**** Entries provided ****
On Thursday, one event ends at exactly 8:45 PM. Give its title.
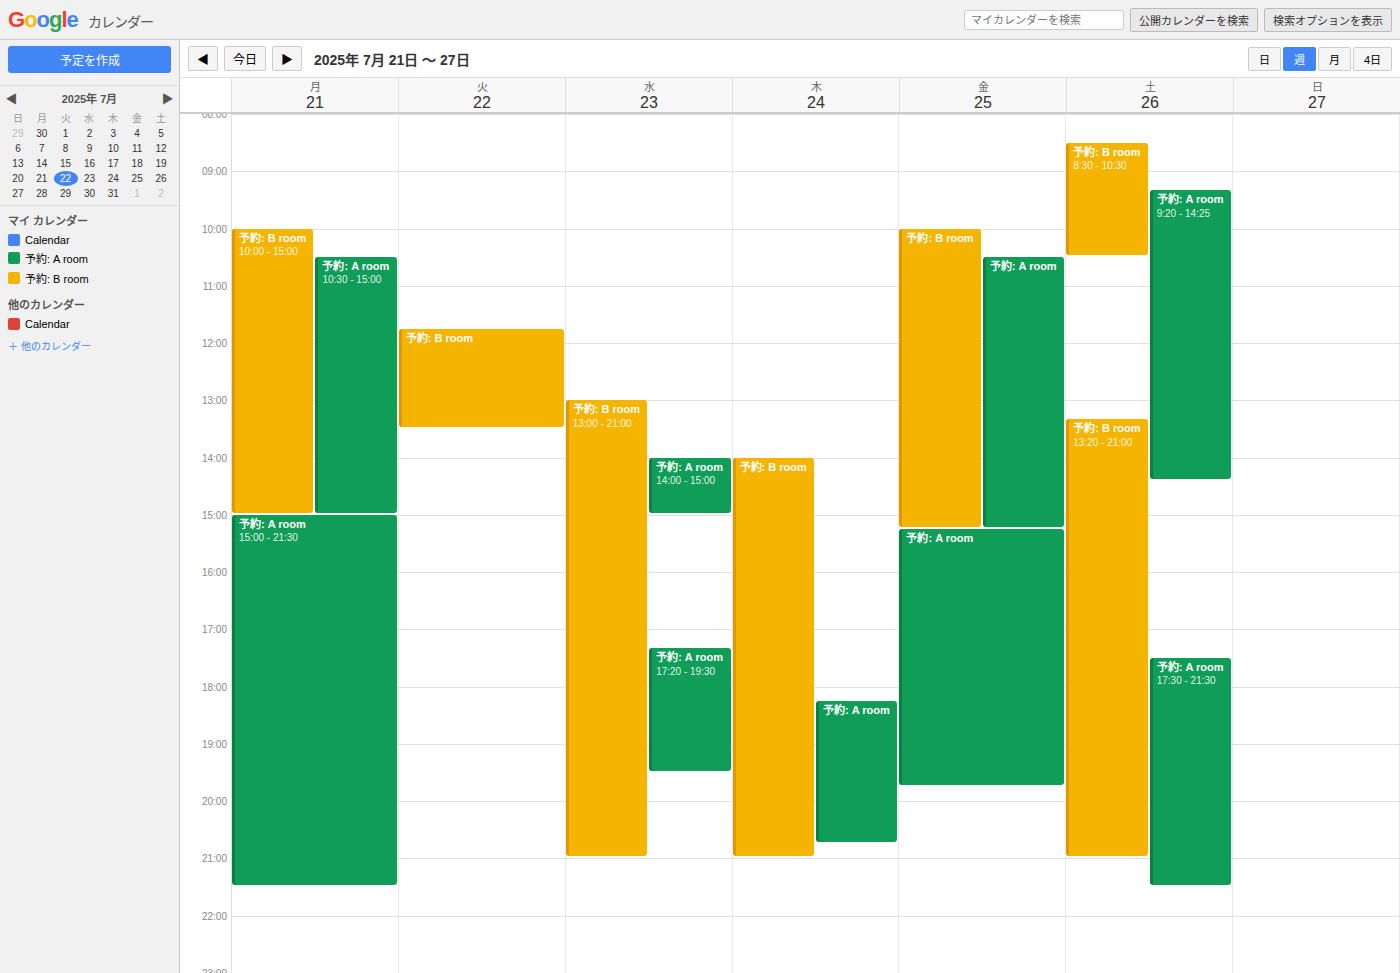
"予約: A room"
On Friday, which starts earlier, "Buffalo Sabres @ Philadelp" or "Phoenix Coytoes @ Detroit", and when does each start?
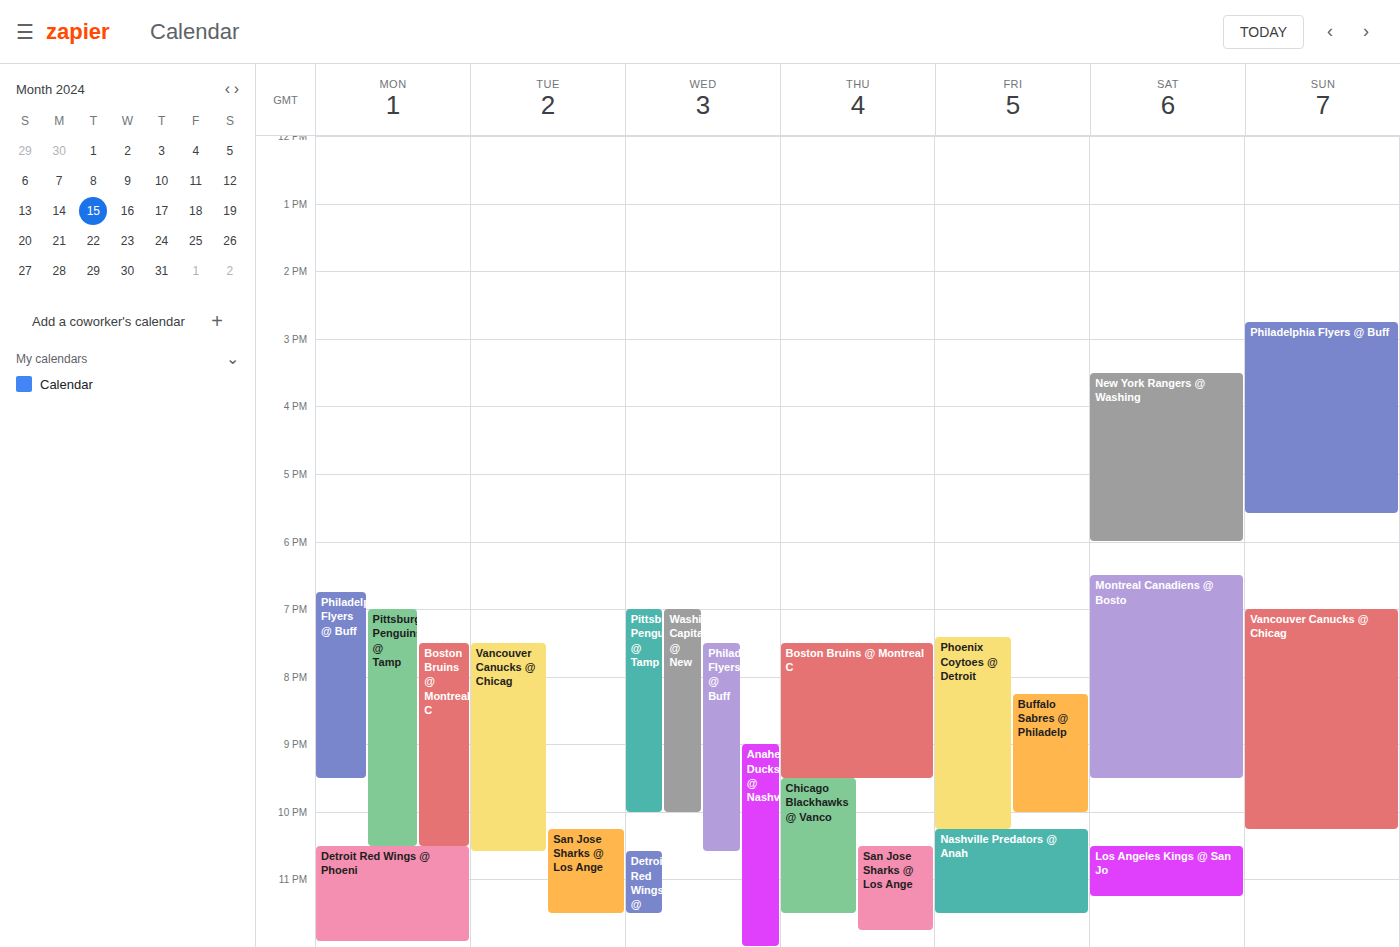
"Phoenix Coytoes @ Detroit" 7:25 PM; "Buffalo Sabres @ Philadelp" 8:15 PM.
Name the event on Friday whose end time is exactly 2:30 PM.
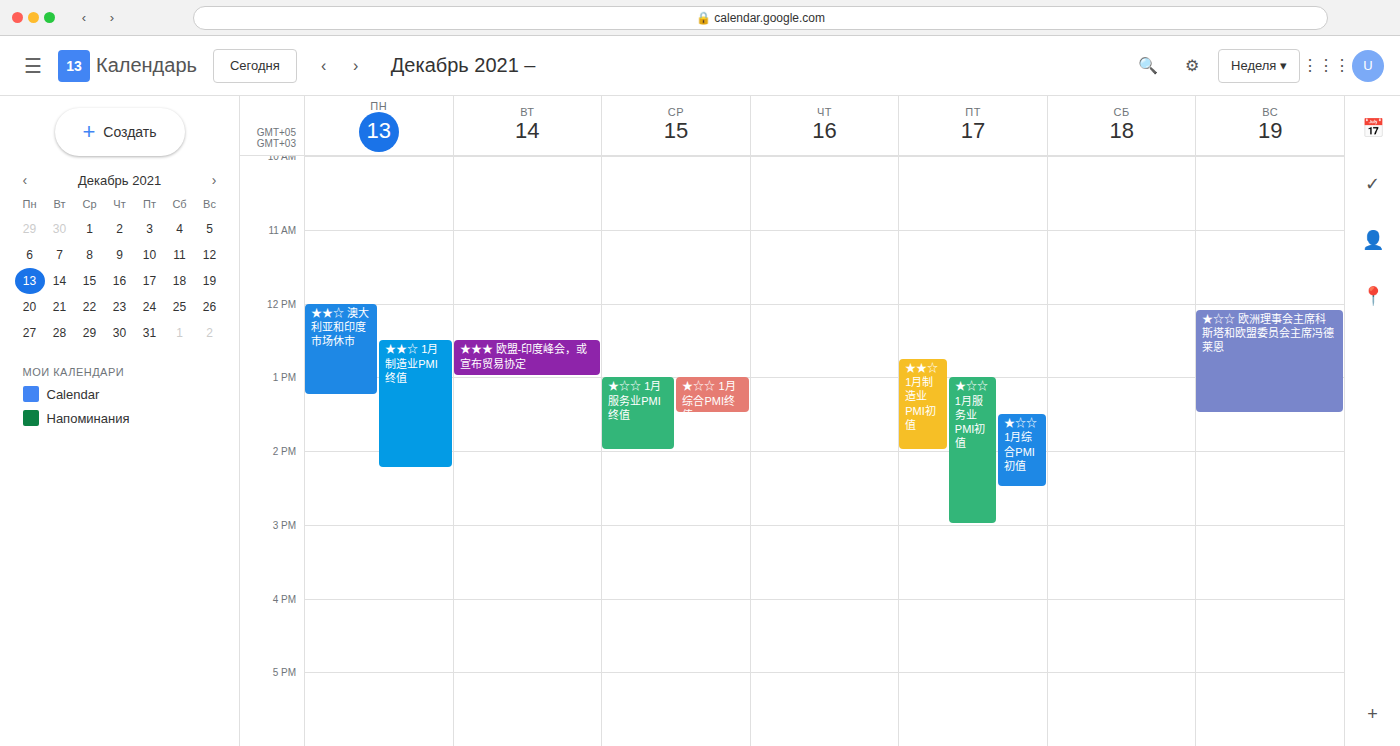
"★☆☆ 1月综合PMI初值"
****
◆ **Work instructions**: Rewrite the listing from the line containing "On Friday, which" through its end, substituting "Saturday" for every "Friday" and keeping everything else the same. Leave out the pictures.

◆ **Task result**:
On Saturday, which starts earlier, "Buffalo Sabres @ Philadelp" or "Phoenix Coytoes @ Detroit", and when does each start?
"Phoenix Coytoes @ Detroit" 7:25 PM; "Buffalo Sabres @ Philadelp" 8:15 PM.
Name the event on Saturday whose end time is exactly 2:30 PM.
"★☆☆ 1月综合PMI初值"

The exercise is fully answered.